The trial, launched in August 2025, is expected to finish by mid-2026. Once results are analysed, Baymatob will submit Oli for regulatory approval in Australia and the US. A Series A capital raise remains open to support this next stage of growth.
Oli can help solve difficult access to maternal health facilities that are all too prevalent in rural and regional Australia but also the world.
Oli can be used at home and in community maternity clinics which is crucial to providing care to women living in remote areas in Australia, where they can be hours from their closest maternity departments.
Not just within Australia but globally, Oli could transform the experience of labour for women in remote communities.
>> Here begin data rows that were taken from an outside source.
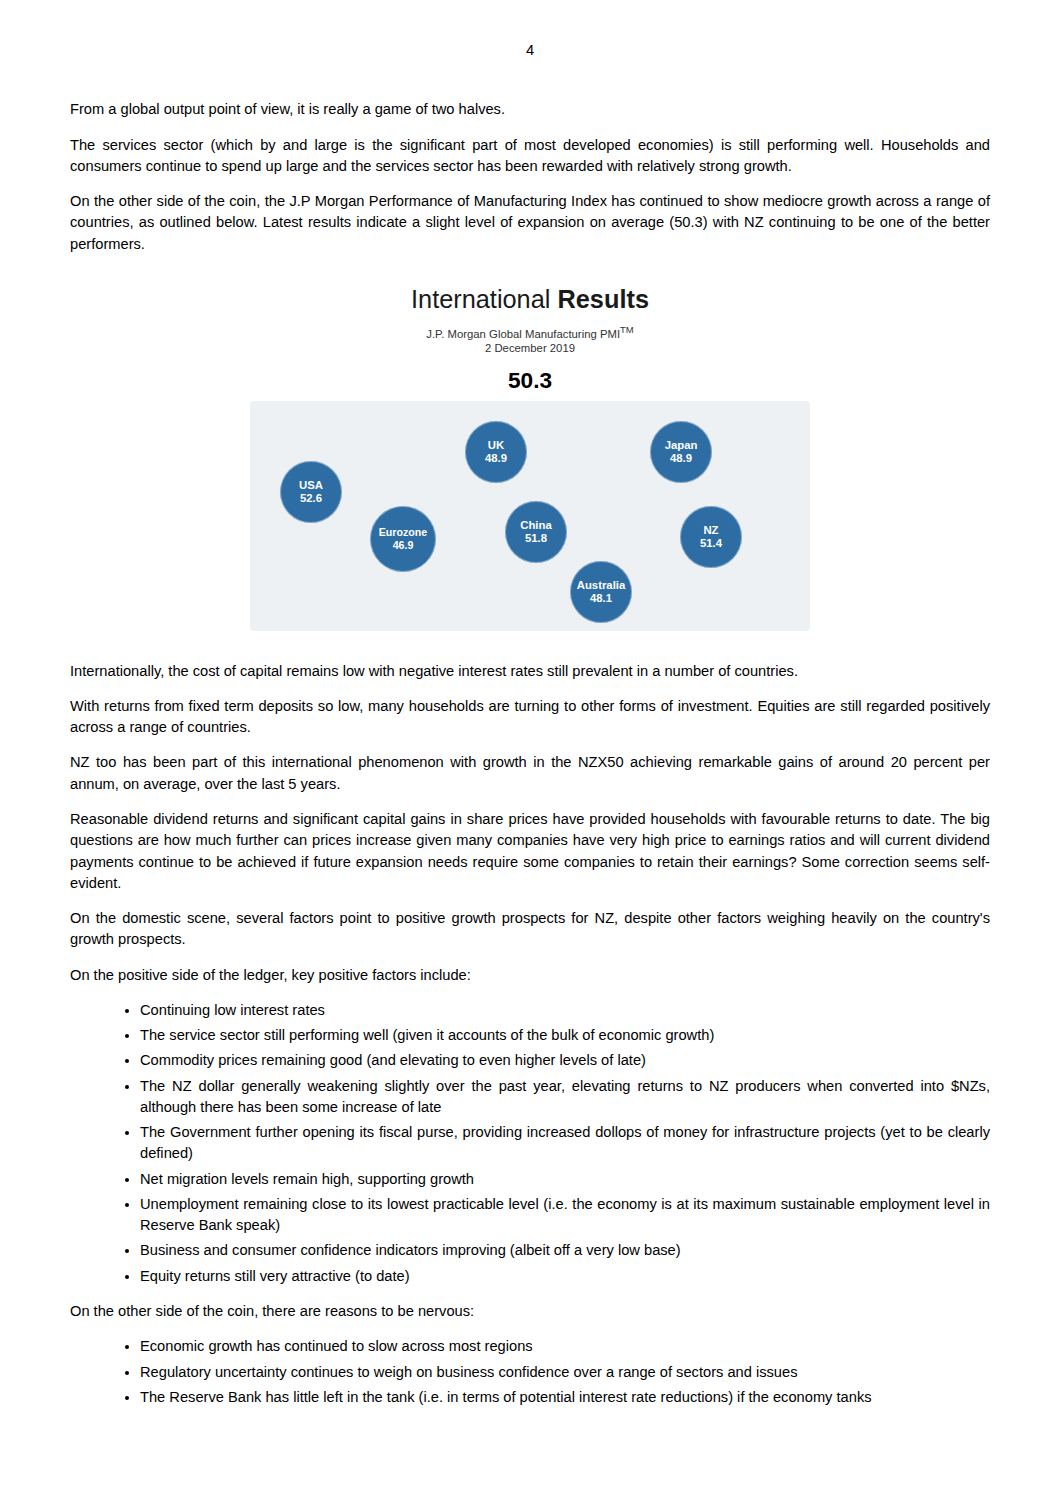4
From a global output point of view, it is really a game of two halves.
The services sector (which by and large is the significant part of most developed economies) is still performing well. Households and consumers continue to spend up large and the services sector has been rewarded with relatively strong growth.
On the other side of the coin, the J.P Morgan Performance of Manufacturing Index has continued to show mediocre growth across a range of countries, as outlined below. Latest results indicate a slight level of expansion on average (50.3) with NZ continuing to be one of the better performers.
International Results
J.P. Morgan Global Manufacturing PMITM
2 December 2019
50.3
USA 52.6
UK 48.9
Japan 48.9
Eurozone 46.9
China 51.8
NZ 51.4
Australia 48.1
Internationally, the cost of capital remains low with negative interest rates still prevalent in a number of countries.
With returns from fixed term deposits so low, many households are turning to other forms of investment. Equities are still regarded positively across a range of countries.
NZ too has been part of this international phenomenon with growth in the NZX50 achieving remarkable gains of around 20 percent per annum, on average, over the last 5 years.
Reasonable dividend returns and significant capital gains in share prices have provided households with favourable returns to date. The big questions are how much further can prices increase given many companies have very high price to earnings ratios and will current dividend payments continue to be achieved if future expansion needs require some companies to retain their earnings? Some correction seems self-evident.
On the domestic scene, several factors point to positive growth prospects for NZ, despite other factors weighing heavily on the country's growth prospects.
On the positive side of the ledger, key positive factors include:
Continuing low interest rates
The service sector still performing well (given it accounts of the bulk of economic growth)
Commodity prices remaining good (and elevating to even higher levels of late)
The NZ dollar generally weakening slightly over the past year, elevating returns to NZ producers when converted into $NZs, although there has been some increase of late
The Government further opening its fiscal purse, providing increased dollops of money for infrastructure projects (yet to be clearly defined)
Net migration levels remain high, supporting growth
Unemployment remaining close to its lowest practicable level (i.e. the economy is at its maximum sustainable employment level in Reserve Bank speak)
Business and consumer confidence indicators improving (albeit off a very low base)
Equity returns still very attractive (to date)
On the other side of the coin, there are reasons to be nervous:
Economic growth has continued to slow across most regions
Regulatory uncertainty continues to weigh on business confidence over a range of sectors and issues
The Reserve Bank has little left in the tank (i.e. in terms of potential interest rate reductions) if the economy tanks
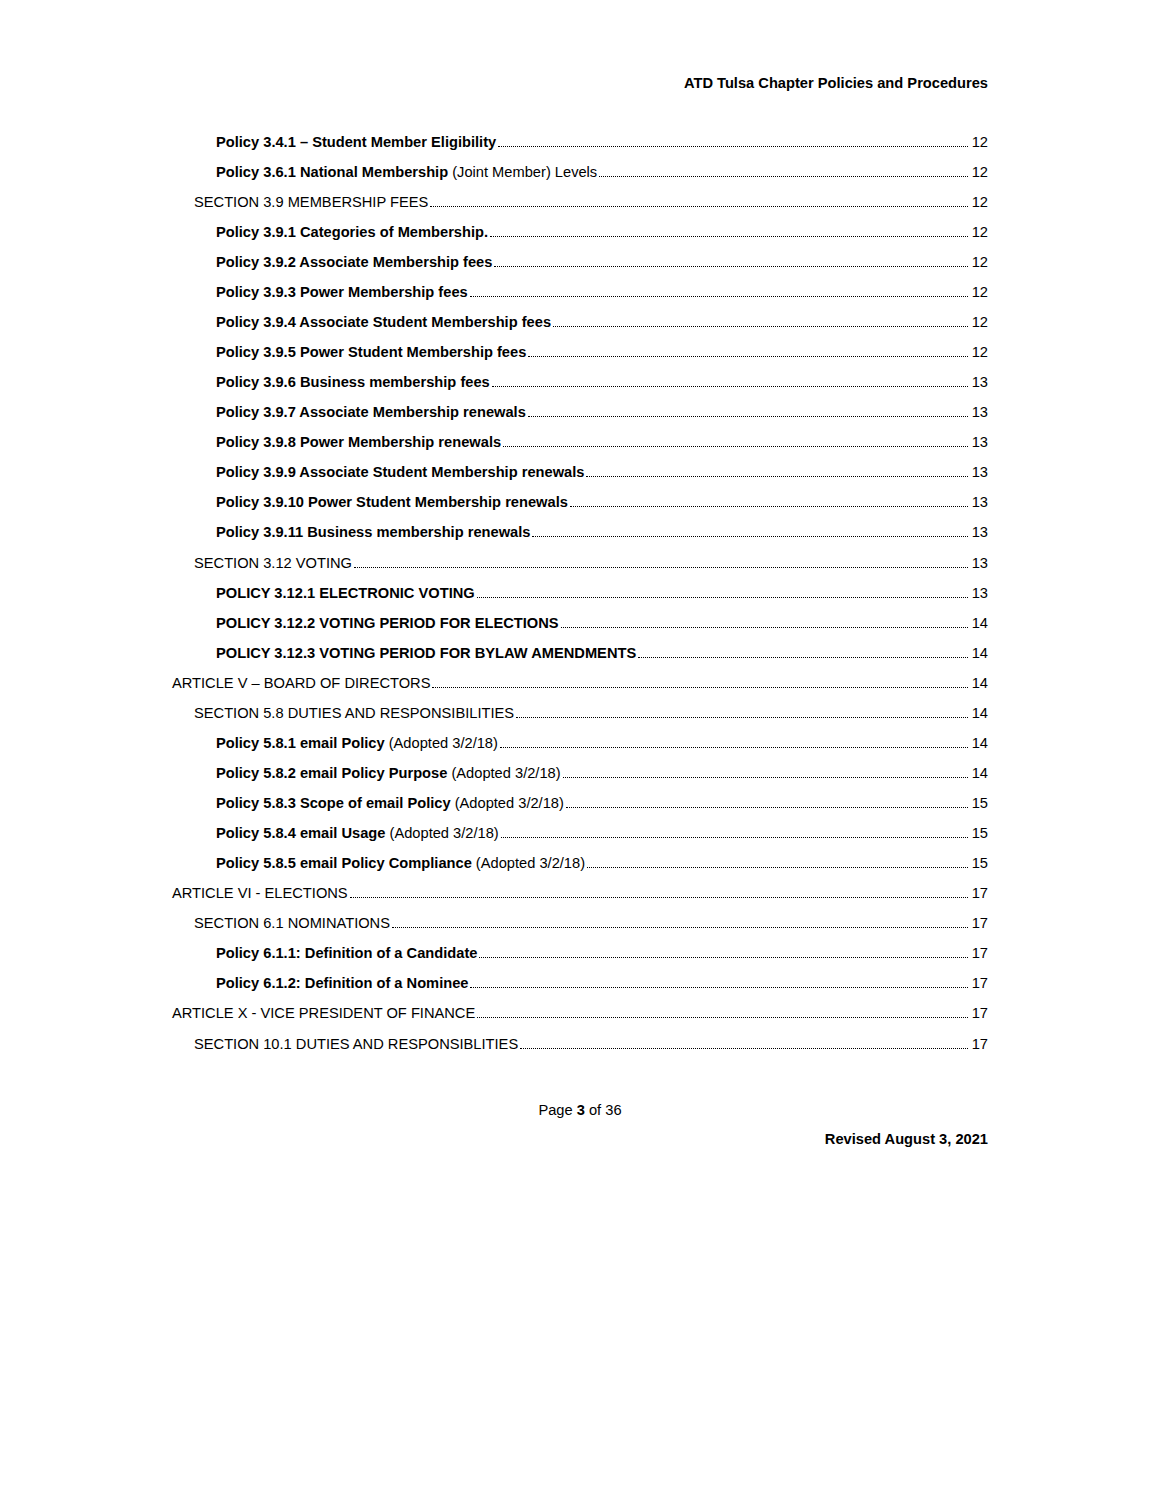ATD Tulsa Chapter Policies and Procedures
Policy 3.4.1 – Student Member Eligibility 12
Policy 3.6.1 National Membership (Joint Member) Levels 12
SECTION 3.9 MEMBERSHIP FEES 12
Policy 3.9.1 Categories of Membership. 12
Policy 3.9.2 Associate Membership fees 12
Policy 3.9.3 Power Membership fees 12
Policy 3.9.4 Associate Student Membership fees 12
Policy 3.9.5 Power Student Membership fees 12
Policy 3.9.6 Business membership fees 13
Policy 3.9.7 Associate Membership renewals 13
Policy 3.9.8 Power Membership renewals 13
Policy 3.9.9 Associate Student Membership renewals 13
Policy 3.9.10 Power Student Membership renewals 13
Policy 3.9.11 Business membership renewals 13
SECTION 3.12 VOTING 13
POLICY 3.12.1 ELECTRONIC VOTING 13
POLICY 3.12.2 VOTING PERIOD FOR ELECTIONS 14
POLICY 3.12.3 VOTING PERIOD FOR BYLAW AMENDMENTS 14
ARTICLE V – BOARD OF DIRECTORS 14
SECTION 5.8 DUTIES AND RESPONSIBILITIES 14
Policy 5.8.1 email Policy (Adopted 3/2/18) 14
Policy 5.8.2 email Policy Purpose (Adopted 3/2/18) 14
Policy 5.8.3 Scope of email Policy (Adopted 3/2/18) 15
Policy 5.8.4 email Usage (Adopted 3/2/18) 15
Policy 5.8.5 email Policy Compliance (Adopted 3/2/18) 15
ARTICLE VI - ELECTIONS 17
SECTION 6.1 NOMINATIONS 17
Policy 6.1.1: Definition of a Candidate 17
Policy 6.1.2: Definition of a Nominee 17
ARTICLE X - VICE PRESIDENT OF FINANCE 17
SECTION 10.1 DUTIES AND RESPONSIBLITIES 17
Page 3 of 36
Revised August 3, 2021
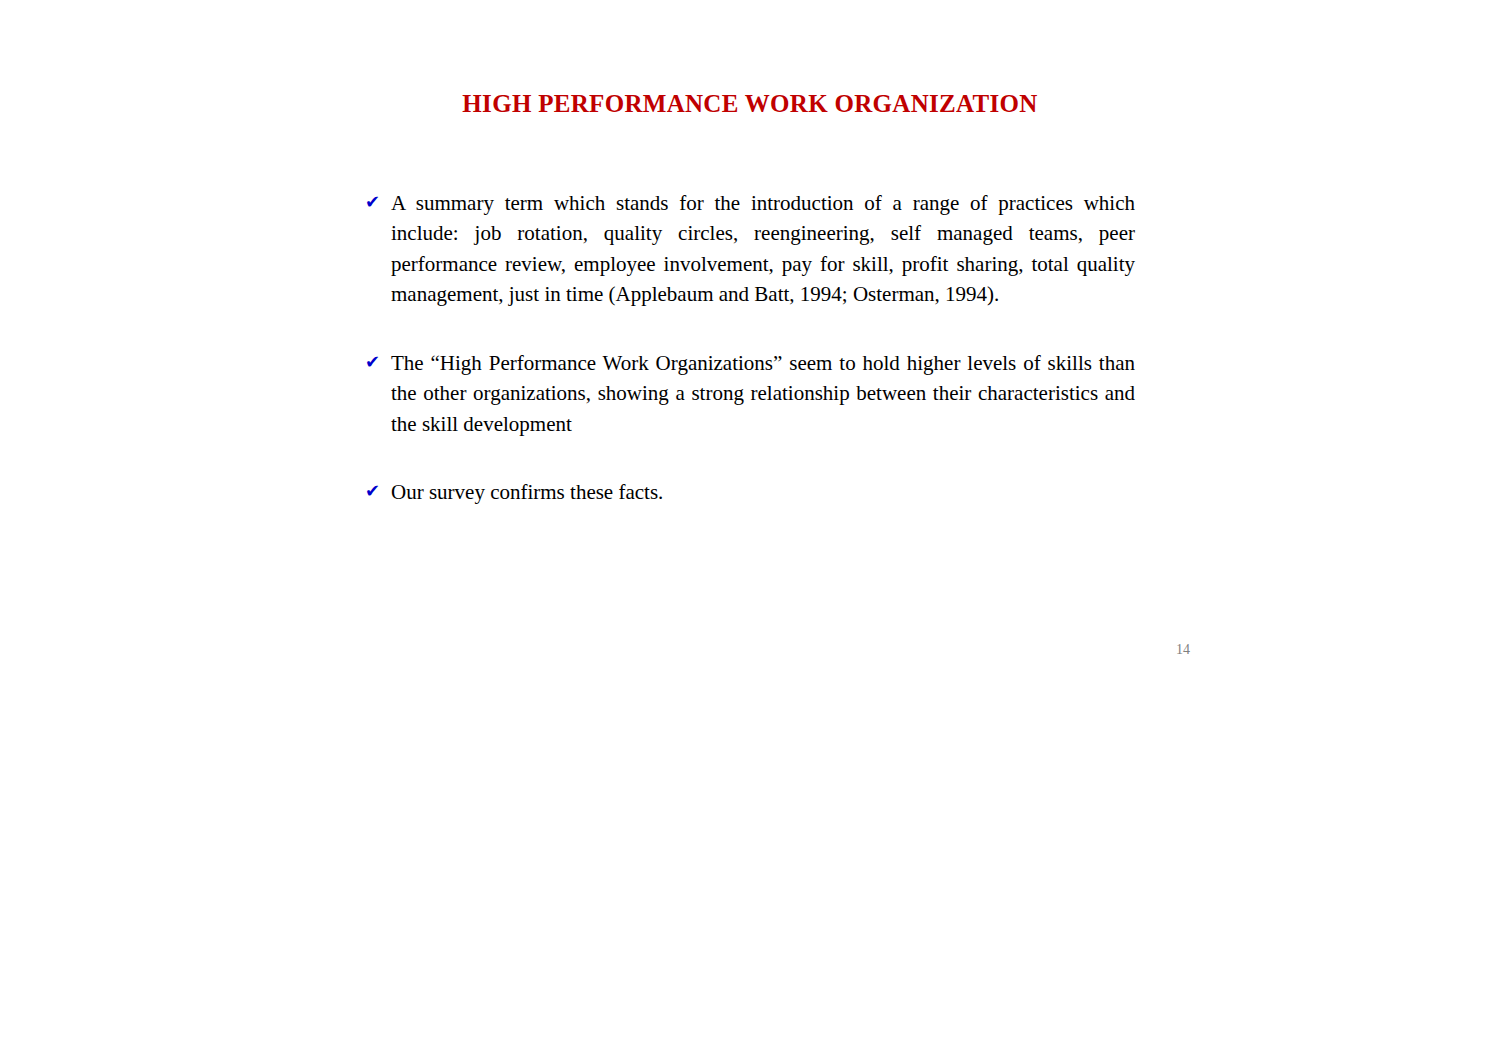HIGH PERFORMANCE WORK ORGANIZATION
A summary term which stands for the introduction of a range of practices which include: job rotation, quality circles, reengineering, self managed teams, peer performance review, employee involvement, pay for skill, profit sharing, total quality management, just in time (Applebaum and Batt, 1994; Osterman, 1994).
The “High Performance Work Organizations” seem to hold higher levels of skills than the other organizations, showing a strong relationship between their characteristics and the skill development
Our survey confirms these facts.
14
The device cloud connects, working like a digital triage, allowing low-risk women to stay in their communities and highlighting those who need to go to hospital.
By bridging the gap between lived experience and clinical data, Oli has the potential to reshape maternal healthcare making a woman’s labour safer, improving outcomes, and giving women and clinicians the tools they need when time matters most.
Oli has been granted Breakthrough Device Designation by the U.S. Food and Drug Administration (FDA). As a leading product aiming to identify individuals who are at higher risk of developing postpartum hemorrhage well before they give birth, Oli has the potential to reshape maternal healthcare making labour safer, improve outcomes, and giving women and clinicians the tools they need when time matters most.
As Baymatob advances the development of Oli, CEO Tara Croft continues to share her commercialisation journey with participants in the AUSCEP program. Mentoring is a cornerstone of clinician-entrepreneur training, and access to experienced experts like Tara helps guide participants, fast-track learnings, and ultimately save valuable time in bringing innovations to life.